Set aside the question of superintelligence for the moment. Is this true as a description of "modern AIs", e.g., image classifiers? That's not actually clear to me.
It is true that adversarially robust image classification isn't a solved problem, despite efforts: it's usually possible (using the same kind of gradient-based optimization used to train the classifiers themselves) to successfully search for "adversarial examples" that machines classify differently than humans, which isn't what the programmers had in mind.
But Ilyas et al. 2019 famously showed that adversarial examples are often due to "non-robust" features that are doing predictive work, but which are counterintuitive to humans. That would be an example of our data pointing at, as you say, an "underlying simplicity of which we are unaware".

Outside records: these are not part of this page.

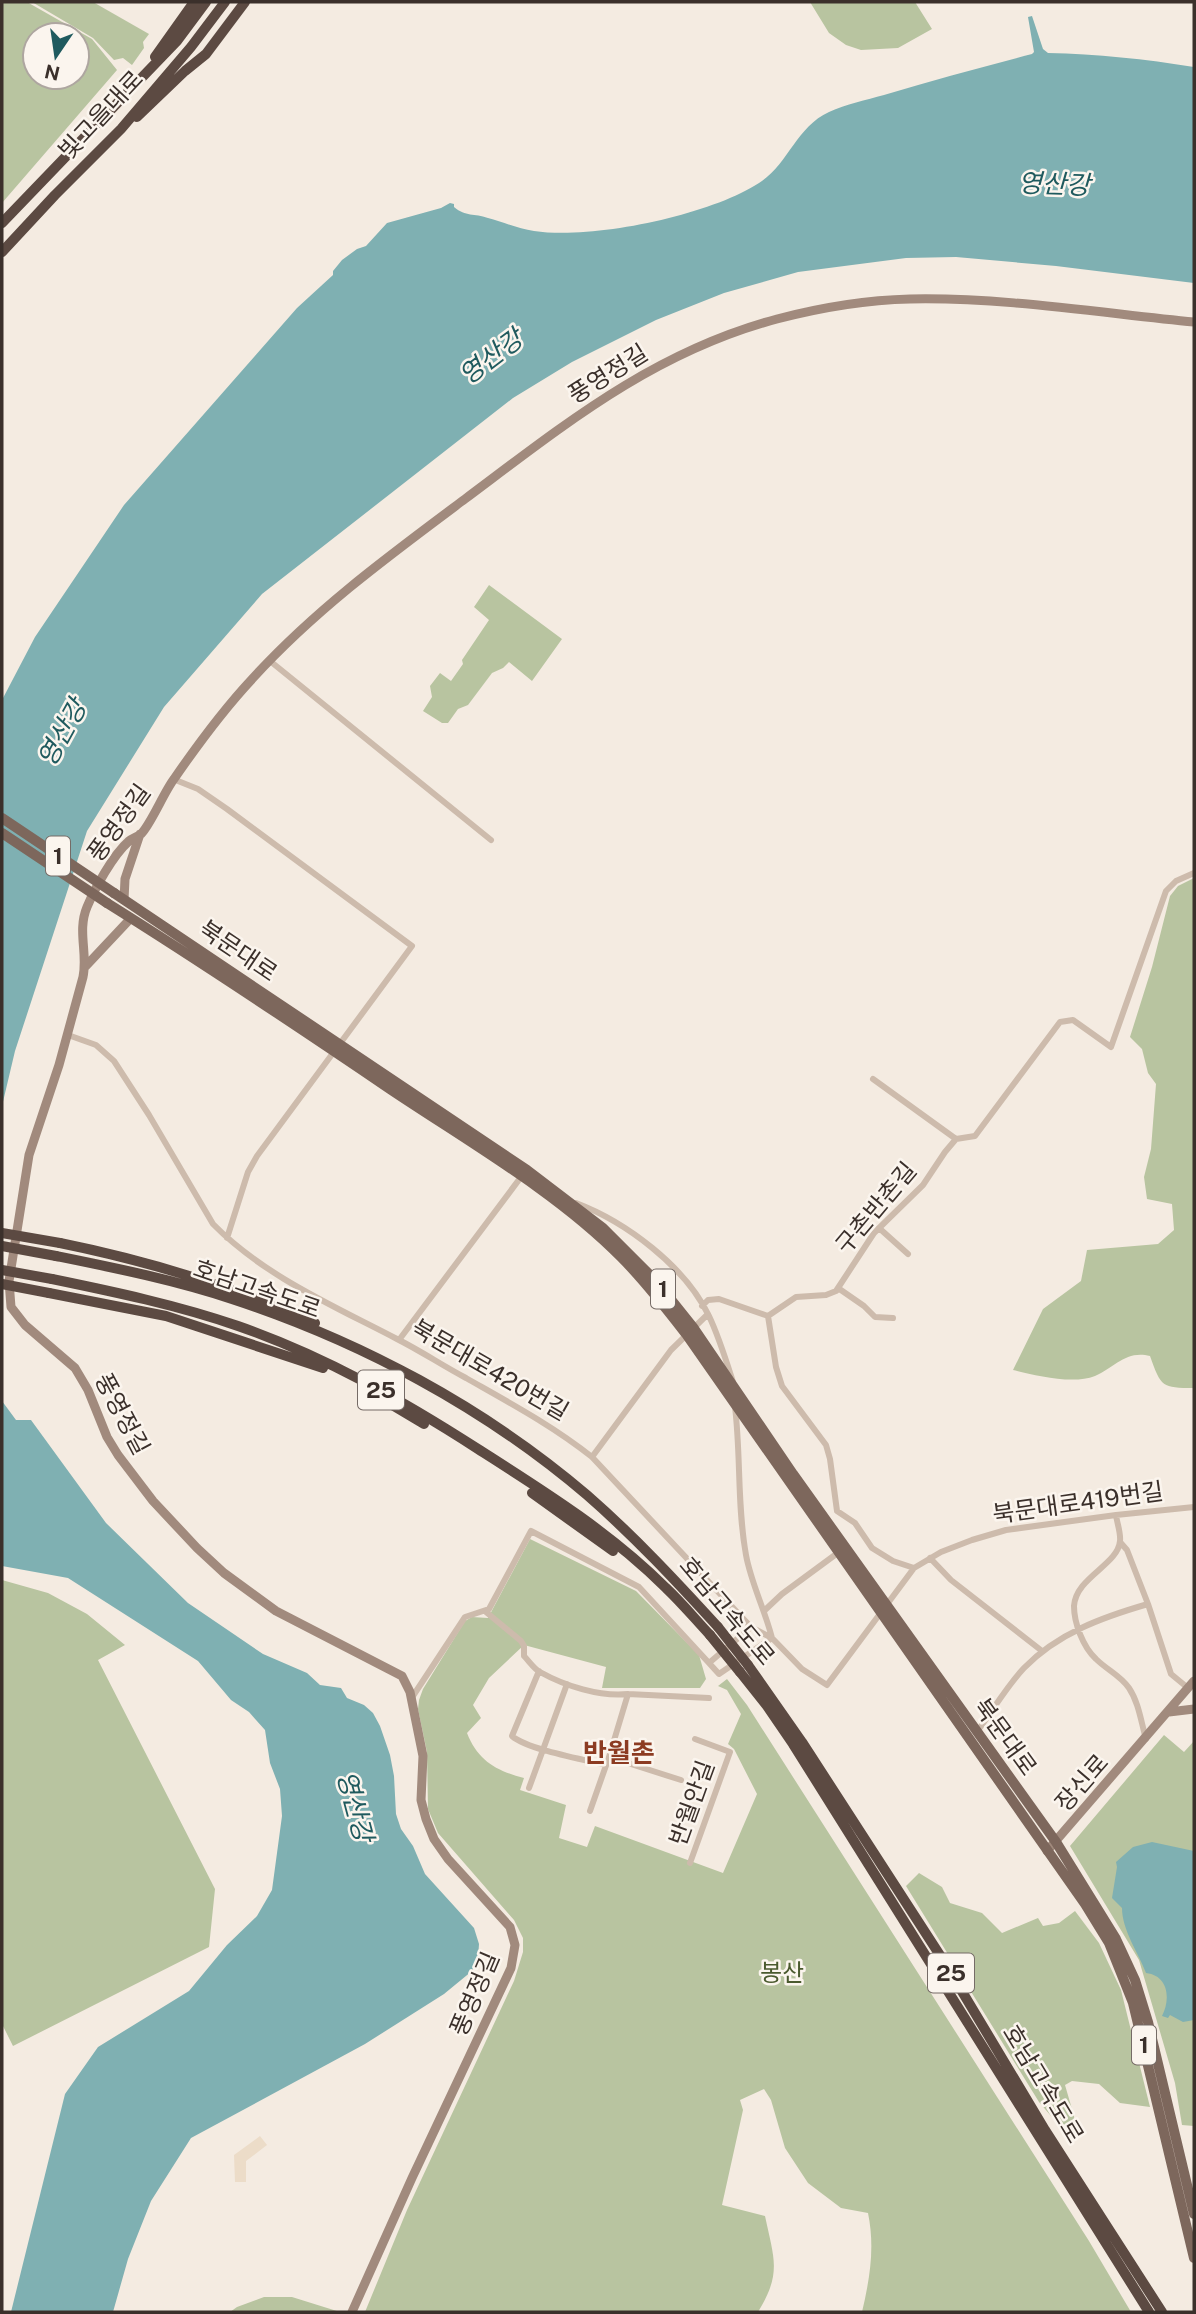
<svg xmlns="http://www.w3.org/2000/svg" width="1196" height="2314" font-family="'Public Sans','Noto Sans KR',sans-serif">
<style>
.green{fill:#b8c4a0;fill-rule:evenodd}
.plaza{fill:#ecdcc8}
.water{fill:#7fb0b2}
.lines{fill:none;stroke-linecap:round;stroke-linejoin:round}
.street{stroke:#cdbbac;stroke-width:6}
.secondary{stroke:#a18a7d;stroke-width:9}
.primary{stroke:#7d675c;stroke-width:10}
.highway{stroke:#5c4a42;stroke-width:10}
.primary-bridge{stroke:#7d675c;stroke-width:10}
.highway-bridge{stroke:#5c4a42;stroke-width:10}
.labels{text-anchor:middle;stroke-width:5;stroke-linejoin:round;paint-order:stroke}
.shield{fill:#fbf5ee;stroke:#756b66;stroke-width:2}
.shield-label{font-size:23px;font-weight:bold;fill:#3b302b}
.street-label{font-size:24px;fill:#3b302b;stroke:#fbf5ee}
.park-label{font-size:24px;fill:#4a5a2e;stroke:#fbf5ee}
.water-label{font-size:26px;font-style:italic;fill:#1f5a5e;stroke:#fbf5ee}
.neighbourhood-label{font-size:26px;font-weight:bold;fill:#8c3b22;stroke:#fbf5ee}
</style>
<rect width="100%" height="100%" fill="#f4ebe1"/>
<path class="green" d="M2 2H27L92 39 117 70 2 203ZM35 35H77V77H35Z
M32 2H93L149 34 143 42 144 48 132 65 123 58 114 60 93 38Z
M810 2H915L932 29 898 48 861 50 846 45 829 33Z
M489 585 562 639 532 681 509 662 503 668 492 673 468 705 458 709 448 723H442L423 711 432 697 430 686 440 673 451 681 463 664 462 660 489 620 474 607Z
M1194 878V1388C1162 1388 1161 1387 1150 1356 1126 1350 1115 1367 1095 1376 1072 1385 1035 1375 1013 1370L1043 1309 1081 1281 1087 1250 1158 1244 1174 1230 1172 1204 1147 1199 1144 1177 1151 1149 1156 1084 1148 1073 1142 1049 1130 1037 1152 967 1170 896 1178 886Z
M530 1539 636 1591 699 1655 706 1679 700 1688H602L606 1667 524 1645 489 1678 473 1705 481 1718 467 1733C478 1761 497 1771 524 1778L520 1790 566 1805 559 1838 587 1847 595 1826 723 1873 757 1794 734 1749 728 1744 741 1714 727 1690 718 1686 727 1679 747 1705 1089 2241 1131 2312H862C870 2278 875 2247 868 2213L841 2208 808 2183 785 2148 771 2100 764 2089 740 2100 743 2110 722 2205 765 2216C774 2259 782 2273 758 2312H365L407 2210 514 1981 523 1952V1938L514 1920 438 1833 428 1809 427 1752 418 1709 419 1700 423 1689 465 1621 472 1617 488 1618Z
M2 1580 48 1593 87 1614 125 1645 98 1660 215 1889 209 1947 13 2046 2 2024Z
M1164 1735 1184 1752 1194 1741V2126L1182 2125 1175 2083 1139 1960 1070 1846Z
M919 1873 942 1887 950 1903 982 1913 1002 1933 1038 1918 1043 1926 1059 1923 1075 1911 1099 1943 1121 1990 1150 2107 1120 2103 1099 2084 1072 2081 1065 2085 1074 2116 1075 2132 1069 2137 1039 2102 906 1886Z
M264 2297H292L340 2312H230L237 2307Z"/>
<path class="plaza" d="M260 2136 267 2145 246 2161V2182H235L234 2155Z"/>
<path class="water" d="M1032 16 1043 49 1048 53C1097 54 1145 59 1194 67V283L1056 266 956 257 906 258 798 272 724 293 656 320 572 362 513 398 262 594 164 707 87 831 15 1051 2 1106V700L35 637 124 505 297 308 333 275V271L342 260 357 249 366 246 387 223 441 208 450 203 454 204V207C466 217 474 213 488 218 503 222 519 229 534 231 593 240 710 215 759 183 788 165 796 127 829 112 846 104 866 100 884 95 933 80 982 67 1032 54L1034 52 1028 17Z
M2 1401 16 1420H31L106 1523 188 1603 263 1654 307 1673 320 1685 341 1688 347 1698 364 1705 373 1713 380 1726 390 1755 394 1776 396 1814 401 1829 413 1846 425 1874 474 1928 479 1944 478 1958 472 1971 444 1994 365 2044 191 2138 151 2201 128 2259 113 2312H11L65 2094 98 2047 189 1991 227 1945 257 1916 272 1890 282 1816 280 1789 270 1763 265 1730 249 1712 231 1700 198 1661 68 1578 2 1566Z
M1152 1842 1194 1851V2020L1183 2022 1170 2015 1168 2018 1162 2016C1170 2001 1170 1976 1146 1973 1138 1952 1122 1930 1122 1908L1112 1898 1117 1867 1116 1862 1133 1847Z"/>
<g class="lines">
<path class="street" d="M270 661 491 840
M173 779 198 789 227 809 412 946 257 1156 248 1172 227 1238
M68 1035 96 1045 114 1061 149 1115 213 1224C264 1276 334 1306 397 1339 421 1351 443 1366 466 1378 510 1403 553 1426 592 1457L751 1627 772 1638 802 1669 827 1685 914 1568 941 1552 972 1540 1006 1530 1116 1515 1194 1507
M873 1079 956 1139
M576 1203C626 1222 685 1266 709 1316 719 1337 726 1360 733 1382
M879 1228 908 1254
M838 1288 864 1306 875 1317 893 1318
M702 1306 708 1300 719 1299 768 1316 796 1297 826 1295 836 1291 874 1233 923 1185 945 1152 956 1139 975 1136 1060 1022 1073 1020 1111 1047 1166 891 1176 881 1194 873
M768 1316 776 1367 782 1386 826 1445 830 1459 837 1511 855 1523 872 1548 893 1561 914 1568
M399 1340 524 1173
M735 1407C741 1456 737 1506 746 1555 751 1583 765 1610 772 1638L719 1674 709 1663 751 1627
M592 1457 671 1350 708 1314
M1116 1515C1117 1523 1121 1533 1120 1541 1118 1565 1076 1577 1074 1606 1074 1623 1083 1647 1096 1659 1107 1670 1120 1675 1129 1688 1139 1703 1141 1722 1146 1739
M930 1558 951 1580 1042 1651
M1148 1604 1171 1674 1188 1688
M765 1610 782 1594 839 1552
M486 1612 521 1641 524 1646V1656C529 1661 534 1669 540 1672 565 1686 600 1697 628 1694
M539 1671 512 1736C526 1749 585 1760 606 1765
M411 1699 465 1617 489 1609 531 1531 639 1587 709 1663
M976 1733C992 1712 1006 1687 1024 1668 1058 1633 1103 1617 1148 1604L1127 1550 1120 1542
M609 1757 681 1780
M529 1788 567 1684
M590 1811 609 1757 628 1694 709 1698
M690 1863 730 1752 695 1739"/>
<path class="secondary" d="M124 900 125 879 140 834
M85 967 131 918
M1169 1712 1194 1709
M1047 1851 1194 1681
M352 2312 412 2178 511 1968 515 1945 510 1927 448 1859 434 1839 426 1819 421 1800 423 1756 410 1692 402 1676 276 1611 224 1573 197 1548 153 1501 118 1455 107 1437 88 1390 75 1368 25 1325 11 1307 9 1281 29 1155 59 1065 83 977C88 953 77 931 87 907 95 888 113 855 129 841 132 838 137 837 141 834 151 824 164 792 174 779 198 744 224 709 253 678 316 609 390 555 465 499 564 425 653 352 777 319 819 308 866 300 910 299 1002 297 1102 313 1194 322"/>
<path class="primary" d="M114 893 527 1170 603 1228 657 1282 693 1327 793 1474 1056 1842 1116 1939 1135 1980 1148 2022 1194 2214
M107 903C203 963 297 1026 390 1089 466 1140 557 1192 621 1257 645 1281 665 1307 686 1334L1085 1904 1109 1943 1133 2003 1194 2258"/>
<path class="highway" d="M155 57 194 2
M137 117 185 71 206 54 245 2
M2 223 177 41 206 2
M2 252 55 195 121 129 191 47 225 2
M60 1243C149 1261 231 1286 315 1323
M56 1256C115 1268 175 1280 232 1299 360 1341 484 1407 587 1495 634 1536 676 1581 718 1627
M52 1279C115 1292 177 1305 238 1326 324 1356 402 1400 478 1449 544 1491 611 1533 666 1588 682 1603 695 1619 710 1635
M49 1293 166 1316 323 1368
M372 1393 424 1424
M532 1493 613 1551
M748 1665 802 1742 945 1963 1045 2130 1162 2312
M740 1672 767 1706 793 1744 1149 2312"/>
<path class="primary-bridge" d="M2 818 114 893
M2 833 107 903"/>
<path class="highway-bridge" d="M2 1233 60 1243
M2 1246 56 1256
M2 1270 52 1279
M2 1284 49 1293
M718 1627 748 1665
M710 1635 740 1672"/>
</g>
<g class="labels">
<g class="shield">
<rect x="46" y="836.5" width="24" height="39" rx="5"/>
<rect x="651" y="1269.5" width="24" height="39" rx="5"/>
<rect x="358" y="1370.5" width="46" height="39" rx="5"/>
<rect x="928" y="1953.5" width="46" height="39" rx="5"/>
<rect x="1132" y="2025.5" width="24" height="39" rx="5"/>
</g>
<g class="shield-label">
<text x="58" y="864">1</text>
<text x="663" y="1297">1</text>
<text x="381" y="1398">25</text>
<text x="951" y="1981">25</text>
<text x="1144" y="2053">1</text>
</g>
<g class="street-label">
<text transform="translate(101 115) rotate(-47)" y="8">빛고을대로</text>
<text transform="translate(608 374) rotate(-32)" y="8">풍영정길</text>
<text transform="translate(119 823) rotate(-54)" y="8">풍영정길</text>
<text transform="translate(238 951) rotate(34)" y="8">북문대로</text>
<text transform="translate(876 1208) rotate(-50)" y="8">구촌반촌길</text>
<text transform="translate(257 1289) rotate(19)" y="8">호남고속도로</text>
<text transform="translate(490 1370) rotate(30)" y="8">북문대로420번길</text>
<text transform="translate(122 1414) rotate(62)" y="8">풍영정길</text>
<text transform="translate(1078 1503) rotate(-8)" y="8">북문대로419번길</text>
<text transform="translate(727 1611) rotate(50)" y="8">호남고속도로</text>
<text transform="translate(1005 1737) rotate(54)" y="8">북문대로</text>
<text transform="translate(1082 1783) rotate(-49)" y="8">장신로</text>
<text transform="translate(692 1803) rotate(-70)" y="8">반월안길</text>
<text transform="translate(475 1994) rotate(-67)" y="8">풍영정길</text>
<text transform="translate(1043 2084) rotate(59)" y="8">호남고속도로</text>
</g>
<g class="park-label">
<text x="782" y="1981">봉산</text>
</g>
<g class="water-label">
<text transform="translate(1054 184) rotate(2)" y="9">영산강</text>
<text transform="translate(491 357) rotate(-37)" y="9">영산강</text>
<text transform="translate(62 733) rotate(-61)" y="9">영산강</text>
<text transform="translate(355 1806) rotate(75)" y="9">영산강</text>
</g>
<g class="neighbourhood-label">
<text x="619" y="1762">반월촌</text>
</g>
</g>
<rect width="1196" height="2314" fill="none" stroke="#3b302b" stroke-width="7"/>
<g transform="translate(56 56) rotate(193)"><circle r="33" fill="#fbf5ee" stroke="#aea6a0" stroke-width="2"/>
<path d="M0-5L12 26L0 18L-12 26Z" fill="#1f5a5e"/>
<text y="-10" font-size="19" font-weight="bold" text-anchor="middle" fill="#3b302b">N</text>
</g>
</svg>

I'm saying that's a different problem than a counting argument over putative "many, many, many different complex architectures that are consistent with behaving 'properly' in the training environment", which is what the black/teal shape analogy seems to be getting at. (There are many, many, many different parametrizations that are consistent with behaving properly in training, but I'm claiming that the singular learning theory story explains why that might not be a problem, if they all compute similar functions.)
When someone uses the phrase "costly signal", I think it's germane and not an isolated demand for rigor to point out that in the standard academic meaning of the term, it's a requirement that honest actors have an easier time paying the cost than dishonest actors.
That is: I'm not saying you were bluffing; I'm saying that, logically, if you're going to claim that costly signals make your claim trustworthy (which is how I interpreted your remarks about "a method of rendering a more costly signal"; my apologies if I misread that), you should have some sort of story for why a dishonest actor couldn't send the same signal. I think this is a substantive technical point; the possibility of being stuck in a pooling equilibrium with other agents who could send the same signals as you for different reasons is definitely frustrating, but not talking about it doesn't make the situation go away.
I agree that you're free to ignore my comments. It's a busy, busy world that may not last much longer; it makes sense that people to have better things to do with their lives than respond to every blog comment making a technical point about game theory. In general, I hope for my comments to provide elucidation to third parties reading the thread, not just the person I'm replying to, so when an author has a policy of ignoring me, that doesn't necessarily make responding to their claims on a public forum a waste of my time.